Try it: Gather, from the listing beneath this task, every line holding the string "lines".
Source material START
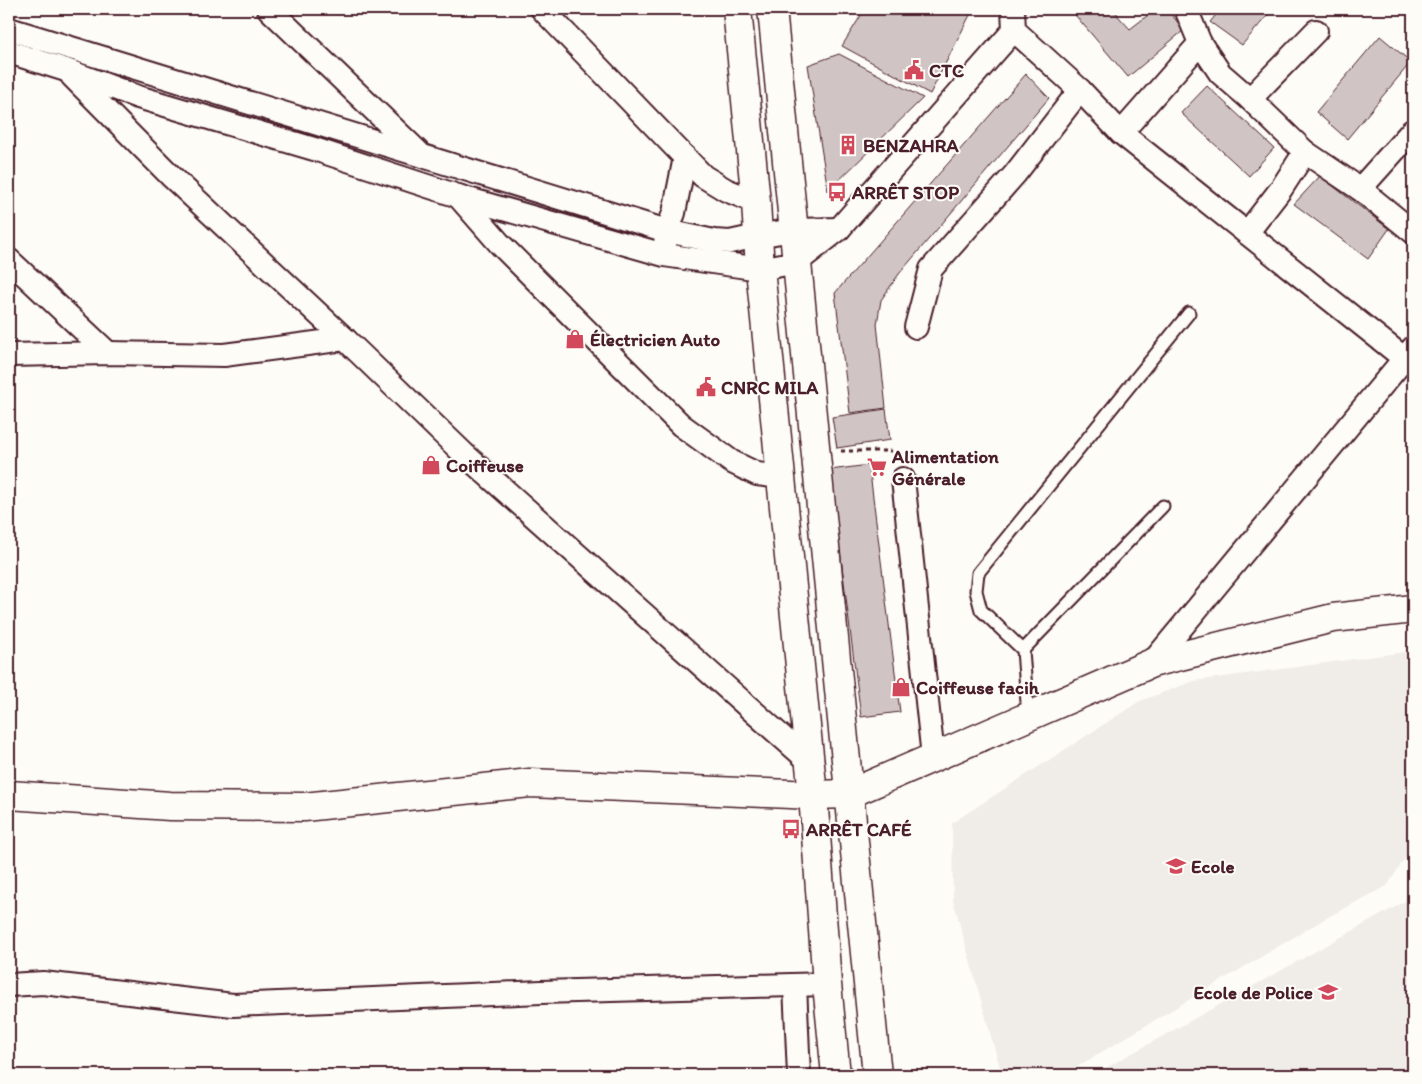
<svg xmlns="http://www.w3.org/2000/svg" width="1422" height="1084" viewBox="0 0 1422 1084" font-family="Itim,sans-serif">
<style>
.built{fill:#f0ece8}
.building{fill:#d0c5c4;stroke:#4a1f2b}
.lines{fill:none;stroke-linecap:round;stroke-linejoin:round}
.service-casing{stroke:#4a1f2b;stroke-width:15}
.minor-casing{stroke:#4a1f2b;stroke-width:26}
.secondary-casing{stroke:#4a1f2b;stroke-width:31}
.primary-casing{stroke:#4a1f2b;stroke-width:31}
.path{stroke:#4a1f2b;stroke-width:3;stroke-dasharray:4 4;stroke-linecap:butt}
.service{stroke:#fdfcf7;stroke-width:11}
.minor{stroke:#fdfcf7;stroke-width:22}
.secondary{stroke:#fdfcf7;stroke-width:28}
.primary{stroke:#fdfcf7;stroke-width:28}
.labels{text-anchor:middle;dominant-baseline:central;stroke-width:4;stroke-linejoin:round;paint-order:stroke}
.poi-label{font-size:19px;font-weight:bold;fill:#4a1f2b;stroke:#fdfcf7;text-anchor:start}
</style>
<rect width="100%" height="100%" fill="#fdfcf7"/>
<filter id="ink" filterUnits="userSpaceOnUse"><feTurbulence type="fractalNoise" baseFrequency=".02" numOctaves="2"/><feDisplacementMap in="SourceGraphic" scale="10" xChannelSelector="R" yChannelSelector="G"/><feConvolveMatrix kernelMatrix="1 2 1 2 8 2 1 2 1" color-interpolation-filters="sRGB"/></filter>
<g filter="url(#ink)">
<g class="built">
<path d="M1413,651V846L1387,886L1326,918L1063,1075H1002L953,900L952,823L1140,701L1194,681Z"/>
<path d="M1406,901L1413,908V1075H1093Z"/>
</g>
<g class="building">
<path d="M865,9H973L930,94L842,46Z"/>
<path d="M1070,9H1115L1118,16L1130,29L1156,9H1167L1184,30L1128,77Z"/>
<path d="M1221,9H1273L1242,45L1210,22Z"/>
<path d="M1380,36L1411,62L1347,139L1316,112Z"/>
<path d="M839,54L923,98L828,191L808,65Z"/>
<path d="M1026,74L1049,98L899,274L881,300L877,324L886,408L850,413L835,293Z"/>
<path d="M1207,86L1274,148L1249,176L1181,113Z"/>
<path d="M1320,176L1389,229L1368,259L1294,204Z"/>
<path d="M886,409L890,440L837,448L832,417Z"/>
<path d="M869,465L900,712L861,717L830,470Z"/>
</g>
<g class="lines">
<defs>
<g id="service">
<path d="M1023,650L1163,506"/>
<path d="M1028,716L1023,650L981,610L976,591L978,573L1189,313"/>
</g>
<g id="minor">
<path d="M269,9L418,152"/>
<path d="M542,9L703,176L726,190L756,202"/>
<path d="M9,29L667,231L714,241L730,242L757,236L793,230L839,229"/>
<path d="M1014,30L1080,90L1121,133L1405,359"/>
<path d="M1200,43L1220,73L1250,99L1305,152L1360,189L1413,232"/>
<path d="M9,52L66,70L138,97L314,149L458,196L664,255L760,269L797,262L839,229L1014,30L1013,9"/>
<path d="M72,76L172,177L345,339"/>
<path d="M1250,99L1316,31"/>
<path d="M1121,133L1200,43L1186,9"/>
<path d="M1360,189L1412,131"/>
<path d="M458,196L500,244L681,425L732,462L757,474L781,477"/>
<path d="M1247,233L1281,189L1305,152"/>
<path d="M665,244L667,231L674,213L685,157"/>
<path d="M9,260L108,353"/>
<path d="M916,327L931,269L1015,174L1080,90"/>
<path d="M9,355L108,353L224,355L345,339L464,454L809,761"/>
<path d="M903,479L933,757"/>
<path d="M1152,663L1413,348"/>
<path d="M9,985L43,983L233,1005L541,992L827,984"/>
<path d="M795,985L799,1075"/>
</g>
<path id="secondary" d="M9,795L170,806L304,807L530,783L813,795L849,794L1152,663L1333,618L1413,609"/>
<g id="primary">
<path d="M737,9L756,202L760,269L813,795L827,984L836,1075"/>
<path d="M772,9L877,1075"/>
</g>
</defs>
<use href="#service" class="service-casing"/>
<use href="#minor" class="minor-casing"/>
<use href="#secondary" class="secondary-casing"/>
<use href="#primary" class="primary-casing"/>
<path class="path" d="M841,451H891"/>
<use href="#service" class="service"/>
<use href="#minor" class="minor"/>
<use href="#secondary" class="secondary"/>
<use href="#primary" class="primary"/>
</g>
</g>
<defs>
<symbol id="civic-bare" viewBox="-9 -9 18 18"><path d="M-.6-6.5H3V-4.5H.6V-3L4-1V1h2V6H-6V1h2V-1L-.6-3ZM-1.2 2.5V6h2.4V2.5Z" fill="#d1495b" stroke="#fdfcf7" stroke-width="2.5" paint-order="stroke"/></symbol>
<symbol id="building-bare" viewBox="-9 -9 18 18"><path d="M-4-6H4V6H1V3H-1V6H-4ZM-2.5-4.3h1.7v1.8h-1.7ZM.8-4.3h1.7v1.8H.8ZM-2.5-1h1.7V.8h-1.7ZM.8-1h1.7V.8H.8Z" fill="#d1495b" stroke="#fdfcf7" stroke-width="2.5" paint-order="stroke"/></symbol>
<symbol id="bus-bare" viewBox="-9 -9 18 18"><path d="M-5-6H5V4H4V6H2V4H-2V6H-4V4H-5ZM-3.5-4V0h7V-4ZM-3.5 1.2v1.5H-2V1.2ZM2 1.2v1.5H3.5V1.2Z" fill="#d1495b" stroke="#fdfcf7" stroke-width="2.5" paint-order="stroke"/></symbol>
<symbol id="shop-bare" viewBox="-9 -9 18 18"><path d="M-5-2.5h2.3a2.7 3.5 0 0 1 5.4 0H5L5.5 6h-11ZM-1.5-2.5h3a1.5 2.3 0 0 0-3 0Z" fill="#d1495b" stroke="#fdfcf7" stroke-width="2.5" paint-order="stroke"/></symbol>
<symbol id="supermarket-bare" viewBox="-9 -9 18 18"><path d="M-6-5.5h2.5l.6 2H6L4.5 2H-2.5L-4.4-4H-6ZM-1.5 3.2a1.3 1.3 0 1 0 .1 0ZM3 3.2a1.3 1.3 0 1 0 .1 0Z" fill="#d1495b" stroke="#fdfcf7" stroke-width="2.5" paint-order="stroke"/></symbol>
<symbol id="school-bare" viewBox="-9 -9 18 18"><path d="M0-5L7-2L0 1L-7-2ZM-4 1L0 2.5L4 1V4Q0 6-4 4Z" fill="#d1495b" stroke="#fdfcf7" stroke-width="2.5" paint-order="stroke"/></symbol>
<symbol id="university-bare" viewBox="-9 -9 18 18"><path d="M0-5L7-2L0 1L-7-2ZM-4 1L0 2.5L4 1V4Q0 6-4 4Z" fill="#d1495b" stroke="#fdfcf7" stroke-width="2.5" paint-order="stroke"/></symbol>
</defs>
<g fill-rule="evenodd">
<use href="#civic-bare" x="900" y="56" width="28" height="28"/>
<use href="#building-bare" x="834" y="131" width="28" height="28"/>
<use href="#bus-bare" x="823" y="178" width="28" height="28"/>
<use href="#shop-bare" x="561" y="325" width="28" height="28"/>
<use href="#civic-bare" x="692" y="373" width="28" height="28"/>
<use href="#shop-bare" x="417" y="451" width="28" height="28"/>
<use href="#supermarket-bare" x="863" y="453" width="28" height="28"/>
<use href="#shop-bare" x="887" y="673" width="28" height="28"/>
<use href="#bus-bare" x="777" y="815" width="28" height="28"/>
<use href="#school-bare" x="1162" y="852" width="28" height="28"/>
<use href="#university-bare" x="1314" y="978" width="28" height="28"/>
</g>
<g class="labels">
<g class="poi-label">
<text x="929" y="70">CTC</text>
<text x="863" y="145">BENZAHRA</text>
<text x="852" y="192">ARRÊT STOP</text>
<text x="590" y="339">Électricien Auto</text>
<text x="721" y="387">CNRC MILA</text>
<text x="892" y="456">Alimentation<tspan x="892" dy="22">Générale</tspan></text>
<text x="446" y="465">Coiffeuse</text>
<text x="916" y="687">Coiffeuse facih</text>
<text x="806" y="829">ARRÊT CAFÉ</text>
<text x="1191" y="866">Ecole</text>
<text x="1313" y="992" text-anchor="end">Ecole de Police</text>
</g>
</g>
<rect width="1422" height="1084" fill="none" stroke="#fdfcf7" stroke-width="30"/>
<rect x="15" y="15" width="1392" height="1054" fill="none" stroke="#4a1f2b" stroke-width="2" filter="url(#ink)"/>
</svg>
Source material END
Reply:
.lines{fill:none;stroke-linecap:round;stroke-linejoin:round}
<g class="lines">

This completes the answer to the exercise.